Un passeport, une alerte, une fracture
Kinshasa. Selon l’information consultée sur actualite.cd, par la rédaction de Voltefaceinfos7.com, le refus d’embarquement imposé à Delly Sesanga, président d’ENVOL et membre de la coalition C64, ainsi que la confiscation de son passeport par la Direction générale de migration (DGM), ravivent le débat sur les libertés fondamentales en République démocratique du Congo. L’incident survient le dimanche 28 juin 2026, dans un climat politique marqué par la contestation du projet de changement constitutionnel.
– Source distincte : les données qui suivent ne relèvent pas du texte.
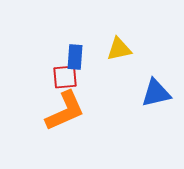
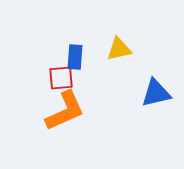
red square: moved 4 px left, 1 px down
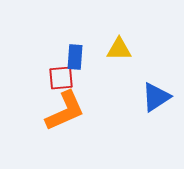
yellow triangle: rotated 12 degrees clockwise
blue triangle: moved 4 px down; rotated 20 degrees counterclockwise
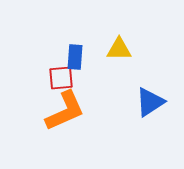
blue triangle: moved 6 px left, 5 px down
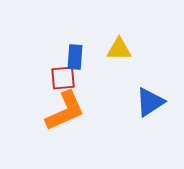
red square: moved 2 px right
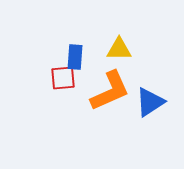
orange L-shape: moved 45 px right, 20 px up
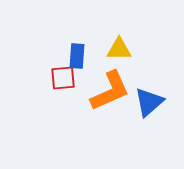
blue rectangle: moved 2 px right, 1 px up
blue triangle: moved 1 px left; rotated 8 degrees counterclockwise
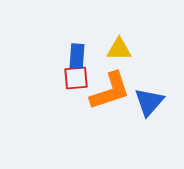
red square: moved 13 px right
orange L-shape: rotated 6 degrees clockwise
blue triangle: rotated 8 degrees counterclockwise
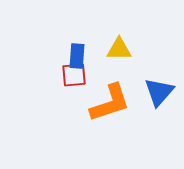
red square: moved 2 px left, 3 px up
orange L-shape: moved 12 px down
blue triangle: moved 10 px right, 10 px up
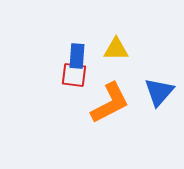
yellow triangle: moved 3 px left
red square: rotated 12 degrees clockwise
orange L-shape: rotated 9 degrees counterclockwise
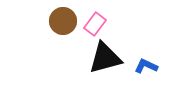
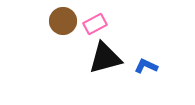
pink rectangle: rotated 25 degrees clockwise
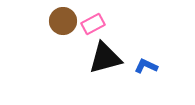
pink rectangle: moved 2 px left
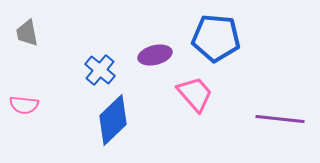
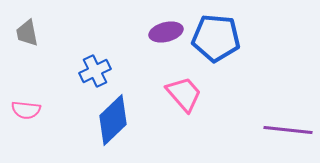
purple ellipse: moved 11 px right, 23 px up
blue cross: moved 5 px left, 1 px down; rotated 24 degrees clockwise
pink trapezoid: moved 11 px left
pink semicircle: moved 2 px right, 5 px down
purple line: moved 8 px right, 11 px down
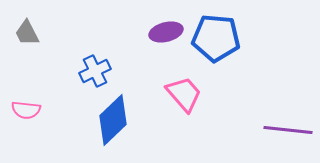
gray trapezoid: rotated 16 degrees counterclockwise
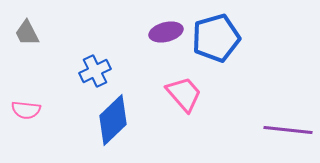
blue pentagon: rotated 21 degrees counterclockwise
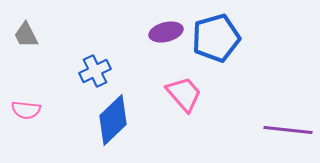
gray trapezoid: moved 1 px left, 2 px down
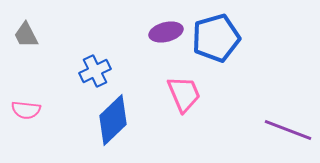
pink trapezoid: rotated 18 degrees clockwise
purple line: rotated 15 degrees clockwise
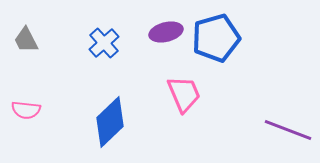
gray trapezoid: moved 5 px down
blue cross: moved 9 px right, 28 px up; rotated 16 degrees counterclockwise
blue diamond: moved 3 px left, 2 px down
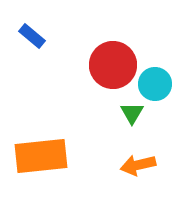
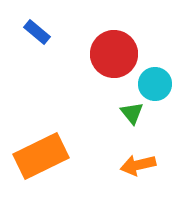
blue rectangle: moved 5 px right, 4 px up
red circle: moved 1 px right, 11 px up
green triangle: rotated 10 degrees counterclockwise
orange rectangle: rotated 20 degrees counterclockwise
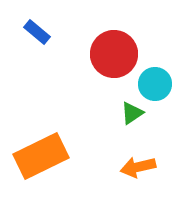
green triangle: rotated 35 degrees clockwise
orange arrow: moved 2 px down
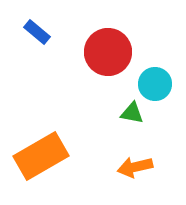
red circle: moved 6 px left, 2 px up
green triangle: rotated 45 degrees clockwise
orange rectangle: rotated 4 degrees counterclockwise
orange arrow: moved 3 px left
Le voyage stoppé, la liberté secouée
D’après son témoignage, Delly Sesanga devait quitter le pays pour recevoir des soins médicaux après les blessures qu’il affirme avoir subies lors du sit-in de l’opposition près du Palais du Peuple. Jean-Marc Kabund dénonce une atteinte grave aux droits humains.
« Empêcher Delly Sesanga d’exercer sa liberté de mouvement (…) constitue une grave violation des droits fondamentaux », a déclaré le président de l’Alliance pour le Changement.
Cette accusation transforme un simple contrôle administratif en symbole politique. Elle place au centre du débat la liberté de circulation et la responsabilité des institutions.
La démocratie dans la zone de turbulence
Pour Kabund, « après l’avoir grièvement blessé, le priver de soins appropriés est inhumain et inacceptable ». Il appelle les partenaires internationaux à réagir face à ce qu’il qualifie de violations répétées.
Cependant, l’exigence journalistique impose de distinguer faits établis, accusations et réactions. La vérité publique se construit dans la confrontation des versions.
Comme le rappelait George Orwell : « En des temps de tromperie universelle, dire la vérité devient un acte révolutionnaire. »
Un signal avant le choc politique
Cette affaire intervient avant la marche annoncée par la coalition C64 le 8 juillet. Derrière le passeport retenu apparaît une bataille plus large : celle de la confiance entre l’État et ses citoyens.
La démocratie, rappelle Hannah Arendt, repose sur « le droit d’avoir des droits ». Car lorsqu’une liberté vacille, c’est toute la société qui entend le bruit du danger.